Machine-readable hardware designs:
* * * *
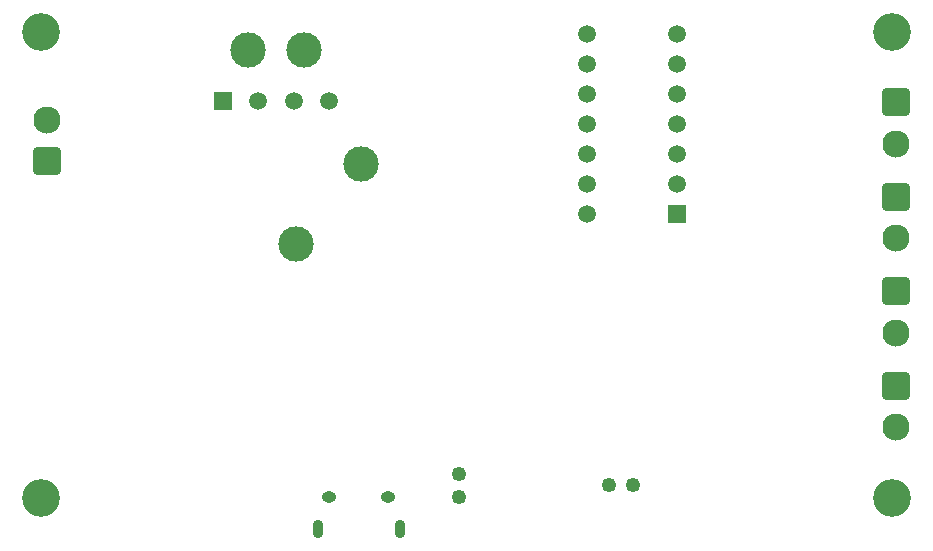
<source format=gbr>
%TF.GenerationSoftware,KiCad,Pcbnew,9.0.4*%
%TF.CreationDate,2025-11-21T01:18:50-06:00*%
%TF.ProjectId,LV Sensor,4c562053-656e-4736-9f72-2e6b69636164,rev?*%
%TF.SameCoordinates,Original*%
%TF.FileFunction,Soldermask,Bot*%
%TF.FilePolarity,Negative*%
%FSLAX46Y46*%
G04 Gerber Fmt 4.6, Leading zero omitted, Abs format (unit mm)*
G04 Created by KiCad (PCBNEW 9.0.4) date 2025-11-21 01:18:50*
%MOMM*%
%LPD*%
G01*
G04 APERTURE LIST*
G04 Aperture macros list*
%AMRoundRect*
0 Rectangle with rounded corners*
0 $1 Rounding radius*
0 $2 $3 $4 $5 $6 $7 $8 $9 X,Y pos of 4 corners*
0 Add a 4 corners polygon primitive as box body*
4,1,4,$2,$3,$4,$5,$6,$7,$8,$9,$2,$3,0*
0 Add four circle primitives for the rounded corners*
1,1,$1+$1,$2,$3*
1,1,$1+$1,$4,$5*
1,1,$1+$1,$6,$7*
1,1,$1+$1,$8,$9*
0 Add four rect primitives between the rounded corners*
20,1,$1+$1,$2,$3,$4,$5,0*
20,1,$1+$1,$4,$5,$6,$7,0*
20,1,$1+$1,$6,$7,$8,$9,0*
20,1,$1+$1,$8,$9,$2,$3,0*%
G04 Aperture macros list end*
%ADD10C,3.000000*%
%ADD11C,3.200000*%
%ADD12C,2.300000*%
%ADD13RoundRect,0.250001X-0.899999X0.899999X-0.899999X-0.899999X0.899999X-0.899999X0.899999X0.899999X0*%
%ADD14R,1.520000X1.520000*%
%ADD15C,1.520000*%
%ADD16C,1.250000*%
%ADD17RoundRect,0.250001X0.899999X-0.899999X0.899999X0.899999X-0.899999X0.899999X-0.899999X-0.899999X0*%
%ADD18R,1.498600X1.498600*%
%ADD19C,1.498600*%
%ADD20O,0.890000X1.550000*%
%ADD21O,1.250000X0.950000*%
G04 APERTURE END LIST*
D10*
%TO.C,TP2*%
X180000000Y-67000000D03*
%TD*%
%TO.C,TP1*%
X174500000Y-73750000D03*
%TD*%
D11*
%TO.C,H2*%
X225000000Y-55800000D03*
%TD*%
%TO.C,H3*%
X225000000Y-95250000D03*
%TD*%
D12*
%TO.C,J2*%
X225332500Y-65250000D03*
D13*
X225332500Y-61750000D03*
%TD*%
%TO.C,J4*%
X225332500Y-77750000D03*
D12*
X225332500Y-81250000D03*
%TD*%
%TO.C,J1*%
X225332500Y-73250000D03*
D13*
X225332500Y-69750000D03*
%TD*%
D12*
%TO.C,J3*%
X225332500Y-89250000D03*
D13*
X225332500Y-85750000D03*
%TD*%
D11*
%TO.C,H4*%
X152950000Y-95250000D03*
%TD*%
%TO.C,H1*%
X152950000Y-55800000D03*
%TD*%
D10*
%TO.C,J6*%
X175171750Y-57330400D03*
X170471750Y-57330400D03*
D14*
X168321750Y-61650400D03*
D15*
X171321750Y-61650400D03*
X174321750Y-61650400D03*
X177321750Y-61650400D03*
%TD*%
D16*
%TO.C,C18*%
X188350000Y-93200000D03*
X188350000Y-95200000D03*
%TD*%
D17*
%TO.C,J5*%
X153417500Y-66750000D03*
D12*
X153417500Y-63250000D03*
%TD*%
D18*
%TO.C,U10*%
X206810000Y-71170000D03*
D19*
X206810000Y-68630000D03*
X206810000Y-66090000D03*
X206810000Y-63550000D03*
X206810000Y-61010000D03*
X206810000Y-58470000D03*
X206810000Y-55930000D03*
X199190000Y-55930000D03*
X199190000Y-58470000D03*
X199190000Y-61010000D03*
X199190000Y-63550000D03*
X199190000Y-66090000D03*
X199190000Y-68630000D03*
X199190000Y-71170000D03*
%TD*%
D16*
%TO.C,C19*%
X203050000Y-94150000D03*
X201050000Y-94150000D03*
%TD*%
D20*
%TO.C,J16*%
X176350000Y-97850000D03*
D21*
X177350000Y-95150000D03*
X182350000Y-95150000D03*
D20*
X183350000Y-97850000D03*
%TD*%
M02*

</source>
* * * *
→ REQUIRED WORK: From the first line to the last, reproduce the records above exactly and skip the pictures.

→ COMPLETED EXERCISE:
<source format=gbr>
%TF.GenerationSoftware,KiCad,Pcbnew,9.0.4*%
%TF.CreationDate,2025-11-21T01:18:50-06:00*%
%TF.ProjectId,LV Sensor,4c562053-656e-4736-9f72-2e6b69636164,rev?*%
%TF.SameCoordinates,Original*%
%TF.FileFunction,Soldermask,Bot*%
%TF.FilePolarity,Negative*%
%FSLAX46Y46*%
G04 Gerber Fmt 4.6, Leading zero omitted, Abs format (unit mm)*
G04 Created by KiCad (PCBNEW 9.0.4) date 2025-11-21 01:18:50*
%MOMM*%
%LPD*%
G01*
G04 APERTURE LIST*
G04 Aperture macros list*
%AMRoundRect*
0 Rectangle with rounded corners*
0 $1 Rounding radius*
0 $2 $3 $4 $5 $6 $7 $8 $9 X,Y pos of 4 corners*
0 Add a 4 corners polygon primitive as box body*
4,1,4,$2,$3,$4,$5,$6,$7,$8,$9,$2,$3,0*
0 Add four circle primitives for the rounded corners*
1,1,$1+$1,$2,$3*
1,1,$1+$1,$4,$5*
1,1,$1+$1,$6,$7*
1,1,$1+$1,$8,$9*
0 Add four rect primitives between the rounded corners*
20,1,$1+$1,$2,$3,$4,$5,0*
20,1,$1+$1,$4,$5,$6,$7,0*
20,1,$1+$1,$6,$7,$8,$9,0*
20,1,$1+$1,$8,$9,$2,$3,0*%
G04 Aperture macros list end*
%ADD10C,3.000000*%
%ADD11C,3.200000*%
%ADD12C,2.300000*%
%ADD13RoundRect,0.250001X-0.899999X0.899999X-0.899999X-0.899999X0.899999X-0.899999X0.899999X0.899999X0*%
%ADD14R,1.520000X1.520000*%
%ADD15C,1.520000*%
%ADD16C,1.250000*%
%ADD17RoundRect,0.250001X0.899999X-0.899999X0.899999X0.899999X-0.899999X0.899999X-0.899999X-0.899999X0*%
%ADD18R,1.498600X1.498600*%
%ADD19C,1.498600*%
%ADD20O,0.890000X1.550000*%
%ADD21O,1.250000X0.950000*%
G04 APERTURE END LIST*
D10*
%TO.C,TP2*%
X180000000Y-67000000D03*
%TD*%
%TO.C,TP1*%
X174500000Y-73750000D03*
%TD*%
D11*
%TO.C,H2*%
X225000000Y-55800000D03*
%TD*%
%TO.C,H3*%
X225000000Y-95250000D03*
%TD*%
D12*
%TO.C,J2*%
X225332500Y-65250000D03*
D13*
X225332500Y-61750000D03*
%TD*%
%TO.C,J4*%
X225332500Y-77750000D03*
D12*
X225332500Y-81250000D03*
%TD*%
%TO.C,J1*%
X225332500Y-73250000D03*
D13*
X225332500Y-69750000D03*
%TD*%
D12*
%TO.C,J3*%
X225332500Y-89250000D03*
D13*
X225332500Y-85750000D03*
%TD*%
D11*
%TO.C,H4*%
X152950000Y-95250000D03*
%TD*%
%TO.C,H1*%
X152950000Y-55800000D03*
%TD*%
D10*
%TO.C,J6*%
X175171750Y-57330400D03*
X170471750Y-57330400D03*
D14*
X168321750Y-61650400D03*
D15*
X171321750Y-61650400D03*
X174321750Y-61650400D03*
X177321750Y-61650400D03*
%TD*%
D16*
%TO.C,C18*%
X188350000Y-93200000D03*
X188350000Y-95200000D03*
%TD*%
D17*
%TO.C,J5*%
X153417500Y-66750000D03*
D12*
X153417500Y-63250000D03*
%TD*%
D18*
%TO.C,U10*%
X206810000Y-71170000D03*
D19*
X206810000Y-68630000D03*
X206810000Y-66090000D03*
X206810000Y-63550000D03*
X206810000Y-61010000D03*
X206810000Y-58470000D03*
X206810000Y-55930000D03*
X199190000Y-55930000D03*
X199190000Y-58470000D03*
X199190000Y-61010000D03*
X199190000Y-63550000D03*
X199190000Y-66090000D03*
X199190000Y-68630000D03*
X199190000Y-71170000D03*
%TD*%
D16*
%TO.C,C19*%
X203050000Y-94150000D03*
X201050000Y-94150000D03*
%TD*%
D20*
%TO.C,J16*%
X176350000Y-97850000D03*
D21*
X177350000Y-95150000D03*
X182350000Y-95150000D03*
D20*
X183350000Y-97850000D03*
%TD*%
M02*

</source>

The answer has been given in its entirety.